US President Barack Obama has been given another four years following a close race in an electoral battle in which Asia at times took center stage as a focal point for the military superpower as it shifts from the Middle East.
Mr. Obama’s victory has consolidated his “pivot to Asia” policy, aimed at reassuring the region of the US’ presence to counter Chinese aggression and the burgeoning nuclear arms race.
But many believe that the administration may need to rebuild ties with China after a bruising political campaign amid mounting tensions over Beijing’s territorial claims in the South China Sea, which the US sees as a crucial shipping lane to international trade.
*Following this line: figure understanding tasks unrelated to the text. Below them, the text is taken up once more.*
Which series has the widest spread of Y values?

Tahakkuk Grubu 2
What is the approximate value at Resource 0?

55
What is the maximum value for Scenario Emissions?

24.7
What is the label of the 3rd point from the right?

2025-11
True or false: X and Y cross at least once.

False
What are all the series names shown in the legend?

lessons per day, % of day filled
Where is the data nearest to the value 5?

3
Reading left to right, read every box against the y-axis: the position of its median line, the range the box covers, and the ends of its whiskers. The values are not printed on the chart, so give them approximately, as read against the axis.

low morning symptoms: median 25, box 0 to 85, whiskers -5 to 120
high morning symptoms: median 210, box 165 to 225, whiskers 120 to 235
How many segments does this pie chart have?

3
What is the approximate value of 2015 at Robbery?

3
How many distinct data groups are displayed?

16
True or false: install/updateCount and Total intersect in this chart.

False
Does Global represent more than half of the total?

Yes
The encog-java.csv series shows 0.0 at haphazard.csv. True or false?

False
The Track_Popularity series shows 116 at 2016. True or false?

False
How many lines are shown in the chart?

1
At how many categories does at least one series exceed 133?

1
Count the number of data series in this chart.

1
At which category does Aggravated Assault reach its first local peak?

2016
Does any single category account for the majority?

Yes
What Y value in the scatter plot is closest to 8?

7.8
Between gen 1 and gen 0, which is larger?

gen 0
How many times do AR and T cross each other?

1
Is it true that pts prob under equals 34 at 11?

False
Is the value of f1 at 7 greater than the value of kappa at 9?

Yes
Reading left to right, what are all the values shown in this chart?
The US has pledged to extend its missile defense systems to deter potential attacks from North Korea and has developed relations with Myanmar as it heads toward democratization. It will also deploy US Marines in Australia, a move seen as a jab at China as it seeks influence in the region, reports the Wall Street Journal.
Mr. Obama still needs to address trade disputes with China in the World Trade Organization and probe Mitt Romney’s claim that Beijing is manipulating its currency to benefit its exporters, hurting US manufacturers. Mr. Obama has lifted sanctions on Myanmar, paving the way for investment in the once-isolated and potentially resource-rich state.
Some Asian nations congratulated Mr. Obama on his re-election, which they hope will bring about stronger ties. Chinese experts said Mr. Obama’s victory will likely be positive for US-China relations. “Mr. Obama is the lesser of two evils,” Shi Yinhong, a US-China relations expert at Renmin University in Beijing, told the Wall Street Journal.
Meanwhile, analysts believe there will be more room for negotiations as both sides will bring fresh faces at their side of the table with the leadership transition in China.